Sam is really doing well too – today was the first day in two weeks that he’d balked about going to school – and I was firm.  Loving, but also very matter of fact about it, and didn’t let myself get caught up in the emotion.  It’s okay to hate art.  It’s not okay to lose your mind screaming about it.  And he didn’t.  He pulled it together and ate breakfast and went to school.  I was so proud of him.   And of myself – because I’ve really, really struggled with Sam and his school anxieties.  But it’s easy to believe that he can’t do it, and then he lives down to that expectation – and that’s not okay.  Not fair to him – even though it seems counter productive to not comfort a kid who’s crying because he doesn’t want to leave.  But comforting him just reinforced that it was too hard for him, and gave him the message that he couldn’t do it.  Part of it was my own guilt over sending him somewhere he hated, and part of it was just because it’s hard not to react when your baby boy is screaming for you.  I’ve never been good at walking away from my kids when they’re begging me to stay.  But he’s stronger than he thinks, and I’m sorry to admit, stronger than I had been led to believe.  I think so many people told me that he was fragile and in need of support, that I started to think that he couldn’t handle school like he should.  I had always read about how parents need to advocate for their kids – but never really understood what that was about, until it was my son, and a school adjustment counsellor that was convinced he needed more dramatic intervention.  He doesn’t.  What he needs is support and encouragement, like every other six year old, and also firm, clear expectations.

Which actually brings me to my next topic – Julianna Ruth.  She’s become increasingly attached over the past couple of months.  And I’m realizing now that she’s literally never without me.  Even coming with me to drop the kids off at school in the morning, she’d rather get up and come than stay here with her Daddy – and she loves her Daddy to pieces.  She’s shying away from people trying to talk to her, and she never used to do that.  So I’m looking for opportunities to leave her with people.  I joined the gym down the street, and will leave her here with Marc and siblings on the weekends, and I talked to Becky and my mother – and asked for help.  I hate asking people to take my kids, but I think Julie really needs this.

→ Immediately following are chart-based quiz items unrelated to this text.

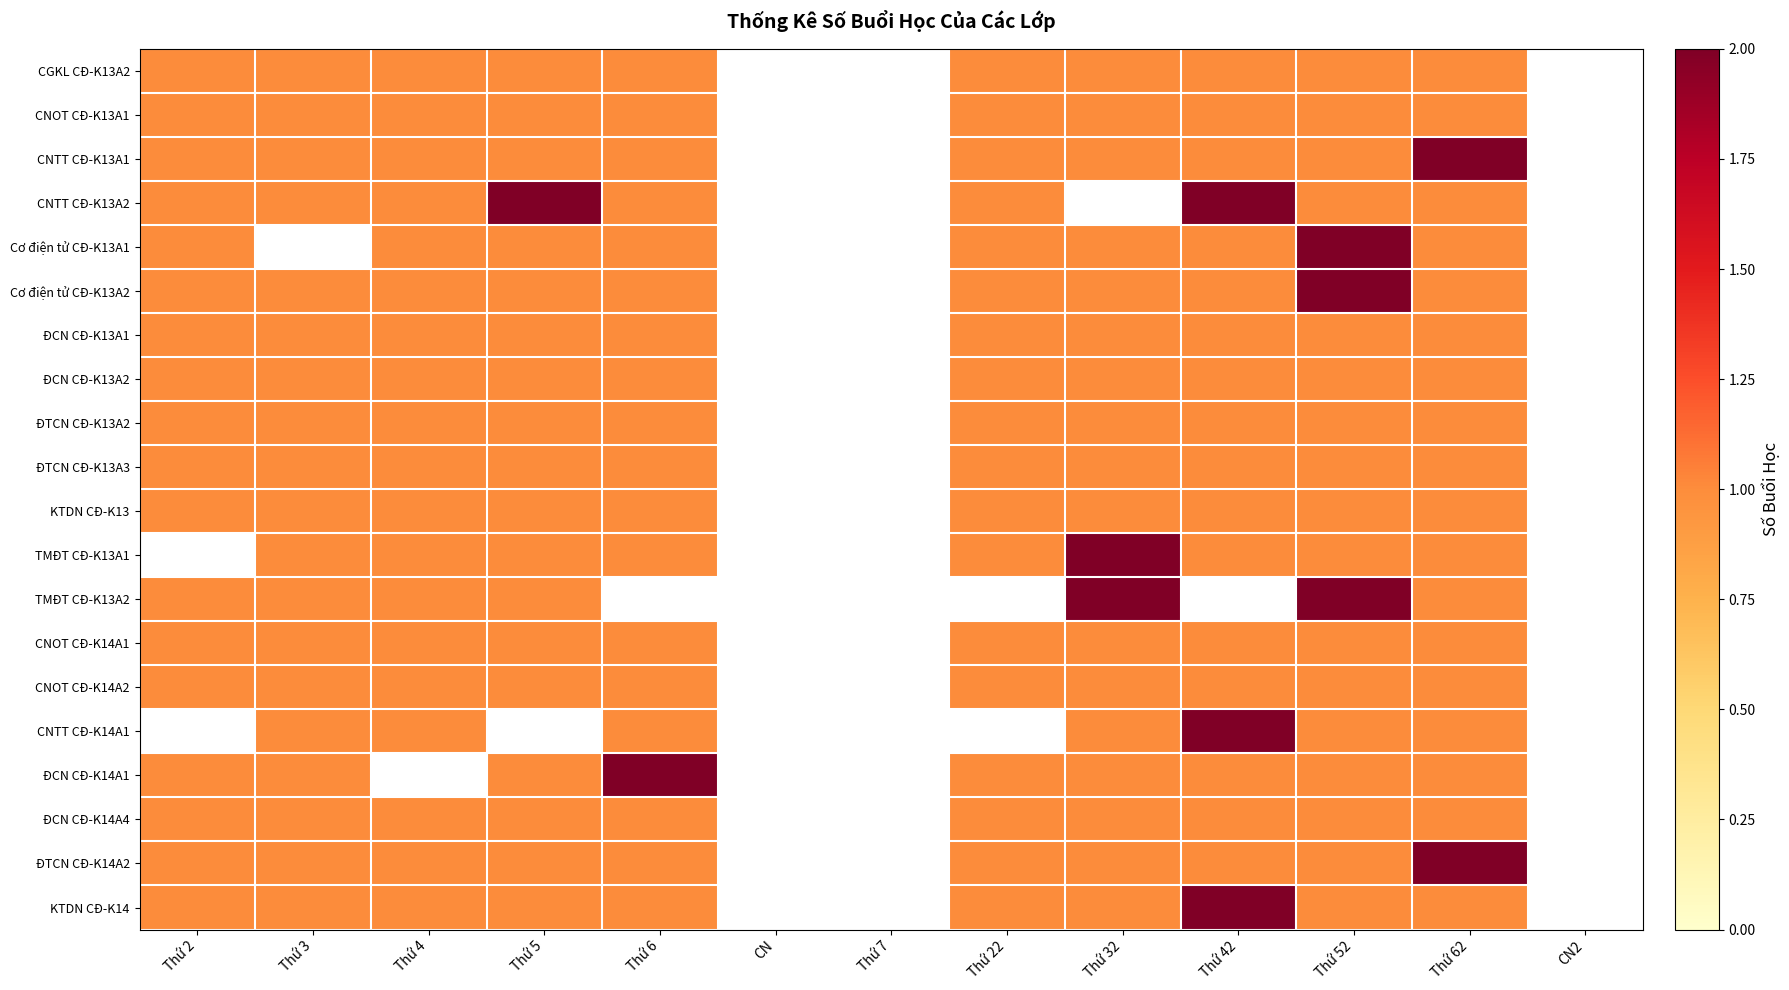

The CNTT CĐ-K13A2 series shows 1.0 at Thứ 62. True or false?

True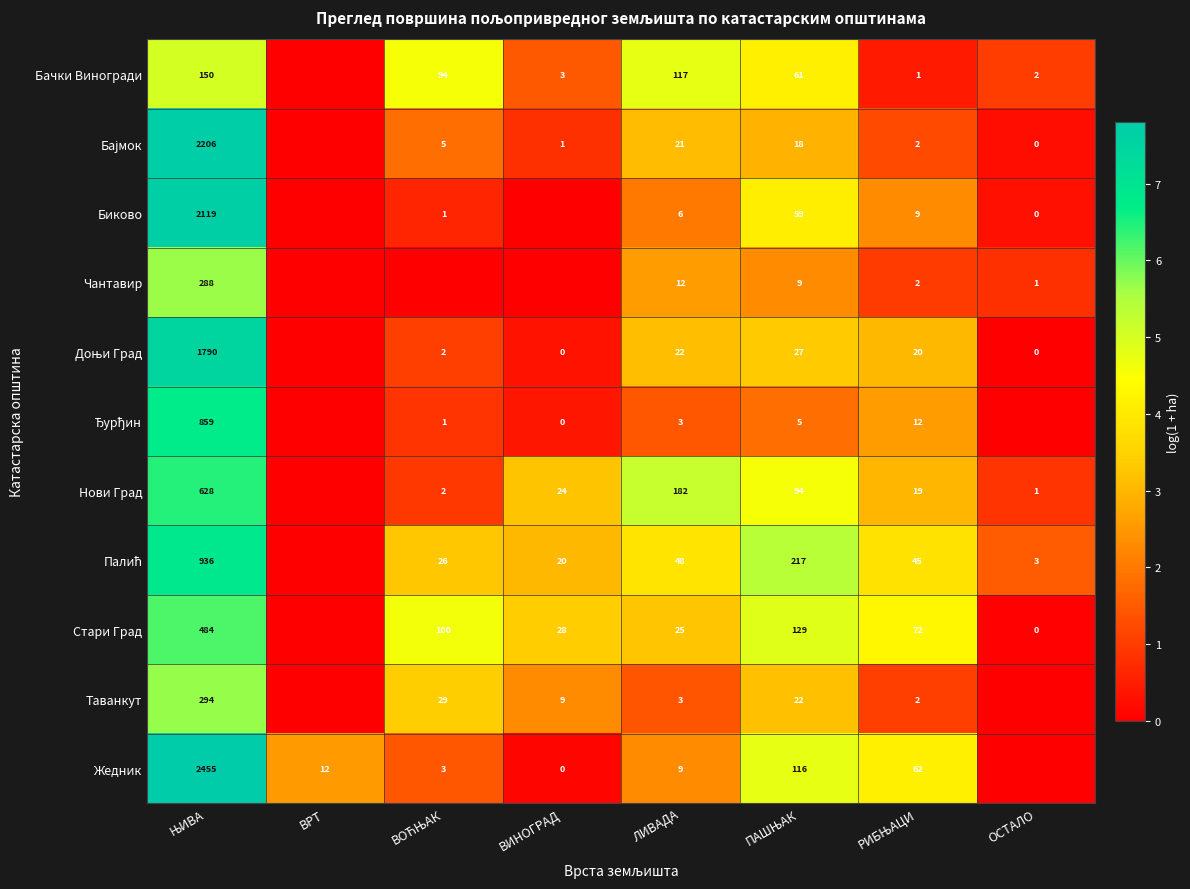

What is the total value across all series at ЛИВАДА?

448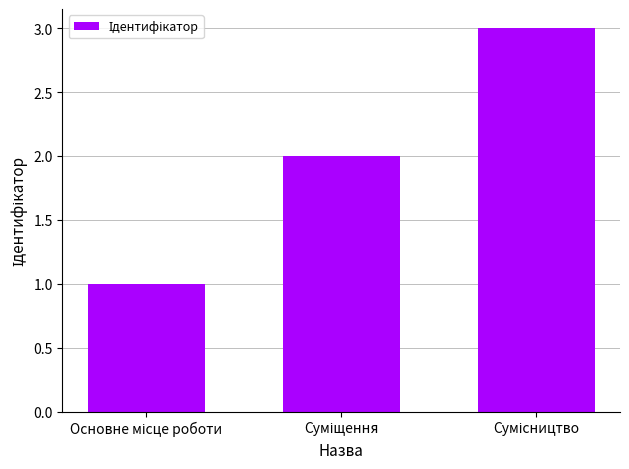

What is the smallest value displayed?

1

I’m so excited – got me my very own blog. I’ve been doing daily e-mails for everyone, but now I can just refer people to the blog :-). Spent all day making shabbat dinner, and am now no longer in the mood to celebrate. I did manage to talk Jess into cleaning up her bedroom by convincing her that it had to be pretty for shabbat, and I have lulled Sam into quiet by putting on Little Einsteins. He’s into the music. He’s also discovered how much fun it is to play with the controls for the stove, hence, the quarantine in the living room.